Duda Buchmann (@negraecrespa), influenciadora e colunista de Donna
" Teve mulher preta formada com cabelo crespo, sim"
Na adolescência, compreendi que o processo de aceitação do cabelo sempre foi um tabu para mulheres negras. Tabu imposto por uma sociedade que tem em suas raízes históricas a construção do racismo. Internalizamos em nossas mentes que não somos bonitas e que nossas características, como ter cabelo crespo, não têm nenhum significado positivo. Essa busca incansável pela aprovação social faz com que um sentimento de auto-ódio seja criado. Afinal, esse reconhecimento pela aprovação causa angústia e sofrimento. Por esse motivo, é importante pensar em estratégias benéficas para a população negra para que traumas (como o de não aceitar seus traços) que o racismo estrutural ocasionou sejam amenizados de forma positiva. Para que isso aconteça, é importante termos mais representatividade nos espaços e, através disso, recomeçarmos a reescrever a nossa história criando um novo significado para o processo de aceitação, uma identidade preta mais fortalecida. Quando obtive esse conhecimento da importância de representatividade, toda fase de adolescência até o processo de graduação em Psicologia, tudo foi se tornando menos difícil. Afinal, sabia que mesmo sendo, por inúmeras vezes, a única negra em sala de aula, ocupar esse espaço com o meu cabelo crespo iria estimular outras mulheres. Na conclusão da graduação, várias reflexões surgiram principalmente a de como seria a relação do meu cabelo com o barrete, fato que não era preocupação para minhas outras colegas que possuem cabelo liso. Para quem não sabe o que é barrete, é o chapéu quadrangular usado nas formaturas. É totalmente excludente, pois não acolhe todos os tipos de cabelos – e esse fato foi o que mais deixou preocupada. No final, tudo deu certo e usei o black bem alto, jamais apagaria algo que construí com tanto amor justamente no dia mais feliz da minha vida. Teve mulher preta formada com cabelo crespo, sim. Espero que várias outras mulheres negras também sintam-se acolhidas com essa história e que ela seja um motivo positivo de aprovação de si mesma.

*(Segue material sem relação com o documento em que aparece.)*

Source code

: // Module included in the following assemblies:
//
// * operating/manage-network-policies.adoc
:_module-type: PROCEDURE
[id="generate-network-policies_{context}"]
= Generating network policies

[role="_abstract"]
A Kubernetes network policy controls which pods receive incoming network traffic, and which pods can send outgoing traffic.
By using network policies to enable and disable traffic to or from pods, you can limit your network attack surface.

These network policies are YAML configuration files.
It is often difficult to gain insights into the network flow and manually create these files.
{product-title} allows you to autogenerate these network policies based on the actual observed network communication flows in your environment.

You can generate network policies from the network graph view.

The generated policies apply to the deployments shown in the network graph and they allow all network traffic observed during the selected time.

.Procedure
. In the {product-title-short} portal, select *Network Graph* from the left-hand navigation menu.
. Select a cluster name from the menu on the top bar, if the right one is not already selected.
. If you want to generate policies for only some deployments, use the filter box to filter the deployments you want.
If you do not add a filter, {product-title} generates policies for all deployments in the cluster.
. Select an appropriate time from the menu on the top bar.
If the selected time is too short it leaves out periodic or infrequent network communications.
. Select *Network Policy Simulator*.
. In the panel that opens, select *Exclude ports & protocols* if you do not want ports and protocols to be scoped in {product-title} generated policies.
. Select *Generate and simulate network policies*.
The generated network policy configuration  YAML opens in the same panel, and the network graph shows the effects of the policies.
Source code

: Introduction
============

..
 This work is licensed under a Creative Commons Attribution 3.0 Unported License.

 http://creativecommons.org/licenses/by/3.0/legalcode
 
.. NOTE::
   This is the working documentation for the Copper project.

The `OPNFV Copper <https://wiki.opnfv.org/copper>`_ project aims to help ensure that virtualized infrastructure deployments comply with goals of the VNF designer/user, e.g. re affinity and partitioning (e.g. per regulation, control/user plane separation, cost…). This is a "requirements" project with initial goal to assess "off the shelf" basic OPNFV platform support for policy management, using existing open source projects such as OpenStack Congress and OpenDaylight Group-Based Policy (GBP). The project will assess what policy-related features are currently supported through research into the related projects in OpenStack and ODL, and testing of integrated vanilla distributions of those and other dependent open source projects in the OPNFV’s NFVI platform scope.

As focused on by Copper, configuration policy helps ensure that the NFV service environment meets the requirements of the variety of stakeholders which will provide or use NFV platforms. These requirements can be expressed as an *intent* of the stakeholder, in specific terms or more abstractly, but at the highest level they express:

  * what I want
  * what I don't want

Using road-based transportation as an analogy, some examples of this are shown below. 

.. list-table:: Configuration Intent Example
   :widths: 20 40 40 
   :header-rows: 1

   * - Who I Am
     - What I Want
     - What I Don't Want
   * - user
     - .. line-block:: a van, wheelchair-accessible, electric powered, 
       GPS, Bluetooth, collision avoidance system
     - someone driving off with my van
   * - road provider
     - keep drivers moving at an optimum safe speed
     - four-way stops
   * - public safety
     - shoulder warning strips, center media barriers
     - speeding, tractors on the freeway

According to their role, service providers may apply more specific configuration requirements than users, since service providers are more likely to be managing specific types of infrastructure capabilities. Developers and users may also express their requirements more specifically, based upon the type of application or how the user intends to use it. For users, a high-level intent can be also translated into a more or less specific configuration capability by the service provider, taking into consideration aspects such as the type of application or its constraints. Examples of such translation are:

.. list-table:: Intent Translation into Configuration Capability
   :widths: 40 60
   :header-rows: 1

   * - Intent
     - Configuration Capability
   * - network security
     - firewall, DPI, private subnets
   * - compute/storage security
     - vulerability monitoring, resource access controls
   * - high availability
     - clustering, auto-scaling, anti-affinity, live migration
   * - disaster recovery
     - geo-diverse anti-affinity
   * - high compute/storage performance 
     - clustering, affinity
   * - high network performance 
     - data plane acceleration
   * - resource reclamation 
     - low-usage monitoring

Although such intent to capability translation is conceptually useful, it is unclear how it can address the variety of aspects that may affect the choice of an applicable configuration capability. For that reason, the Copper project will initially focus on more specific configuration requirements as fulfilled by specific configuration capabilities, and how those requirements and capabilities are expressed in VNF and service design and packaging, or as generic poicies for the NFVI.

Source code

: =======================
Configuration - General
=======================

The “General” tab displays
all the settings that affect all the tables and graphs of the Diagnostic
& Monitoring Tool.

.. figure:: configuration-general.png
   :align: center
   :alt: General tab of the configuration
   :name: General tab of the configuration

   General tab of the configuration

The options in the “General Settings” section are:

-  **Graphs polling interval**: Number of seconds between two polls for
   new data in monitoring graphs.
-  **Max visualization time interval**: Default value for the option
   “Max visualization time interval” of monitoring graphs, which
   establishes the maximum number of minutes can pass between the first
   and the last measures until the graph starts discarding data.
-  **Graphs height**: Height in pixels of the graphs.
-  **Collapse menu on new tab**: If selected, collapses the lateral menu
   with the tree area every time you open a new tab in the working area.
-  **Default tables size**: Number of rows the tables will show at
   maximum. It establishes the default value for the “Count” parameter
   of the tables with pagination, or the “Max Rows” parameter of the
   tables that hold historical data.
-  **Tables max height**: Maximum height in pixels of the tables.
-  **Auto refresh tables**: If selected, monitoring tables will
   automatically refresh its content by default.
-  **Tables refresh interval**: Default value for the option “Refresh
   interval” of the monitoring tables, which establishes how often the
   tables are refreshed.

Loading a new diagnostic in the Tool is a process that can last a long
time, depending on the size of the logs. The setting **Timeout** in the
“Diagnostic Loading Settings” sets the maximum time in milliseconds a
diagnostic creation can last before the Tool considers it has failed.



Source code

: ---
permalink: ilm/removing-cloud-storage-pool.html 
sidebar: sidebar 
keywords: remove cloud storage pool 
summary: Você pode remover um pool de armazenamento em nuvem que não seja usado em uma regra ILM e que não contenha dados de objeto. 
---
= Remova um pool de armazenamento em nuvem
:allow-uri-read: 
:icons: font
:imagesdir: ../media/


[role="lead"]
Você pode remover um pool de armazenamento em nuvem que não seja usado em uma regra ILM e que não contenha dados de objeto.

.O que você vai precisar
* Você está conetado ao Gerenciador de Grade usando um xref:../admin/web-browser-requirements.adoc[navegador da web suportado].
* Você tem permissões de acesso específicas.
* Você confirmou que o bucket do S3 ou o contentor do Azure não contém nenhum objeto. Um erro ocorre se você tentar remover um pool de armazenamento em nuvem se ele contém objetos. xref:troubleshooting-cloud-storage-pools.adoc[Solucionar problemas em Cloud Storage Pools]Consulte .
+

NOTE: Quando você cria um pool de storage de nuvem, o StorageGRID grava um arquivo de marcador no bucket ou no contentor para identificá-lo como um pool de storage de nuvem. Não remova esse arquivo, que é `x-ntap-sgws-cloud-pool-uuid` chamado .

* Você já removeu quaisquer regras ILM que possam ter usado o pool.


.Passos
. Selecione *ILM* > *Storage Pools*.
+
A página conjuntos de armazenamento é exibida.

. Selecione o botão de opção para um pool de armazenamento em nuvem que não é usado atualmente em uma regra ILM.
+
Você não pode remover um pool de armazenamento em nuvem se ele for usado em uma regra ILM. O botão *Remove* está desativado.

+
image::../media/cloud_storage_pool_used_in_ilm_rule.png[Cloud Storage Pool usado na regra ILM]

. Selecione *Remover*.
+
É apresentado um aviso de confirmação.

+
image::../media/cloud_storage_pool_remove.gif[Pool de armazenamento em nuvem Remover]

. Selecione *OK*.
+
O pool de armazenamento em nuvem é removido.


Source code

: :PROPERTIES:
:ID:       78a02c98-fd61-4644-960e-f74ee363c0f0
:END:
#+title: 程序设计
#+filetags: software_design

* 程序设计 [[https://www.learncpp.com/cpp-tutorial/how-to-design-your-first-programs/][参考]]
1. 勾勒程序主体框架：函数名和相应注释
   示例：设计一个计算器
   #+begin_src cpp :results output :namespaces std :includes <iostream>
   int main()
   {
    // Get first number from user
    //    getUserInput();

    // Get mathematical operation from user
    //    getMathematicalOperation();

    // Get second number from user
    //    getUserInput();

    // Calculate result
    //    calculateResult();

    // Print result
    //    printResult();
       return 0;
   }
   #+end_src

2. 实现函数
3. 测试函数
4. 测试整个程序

Monique Machado (@moniimachado), psicóloga e ativista, coordenadora do projeto Afrorescer
"Até esqueço que um dia não gostei do meu cabelo"
Às vezes, até esqueço que um dia não gostei do meu cabelo. Passei pelo processo de transição capilar e reencontrei a beleza nele e em mim, me descobri. Hoje, sinto tanto orgulho e vejo meu cabelo como uma parte tão linda minha que o período em que eu vivia com ele preso, ou o reprimia, parece pequeninho perto do amor que sinto por ele agora. Aos poucos fui descobrindo que meu cabelo é, sim, lindo e que só eu posso dizer como gosto ou não dele. Descobri a beleza dele solto, com volume, com frizz, com ou sem definição. Encontrei mulheres que tinham orgulho do seu cabelo e me vi nelas. Infelizmente, fui ter essa referência só quando adulta, mas hoje fico feliz em saber que meninas podem crescer já descobrindo a sua real beleza. A representatividade que a cada dia conquistamos mais contribuem para que as crianças não passem pelos receios e as imposições que sofri na minha infância e adolescência.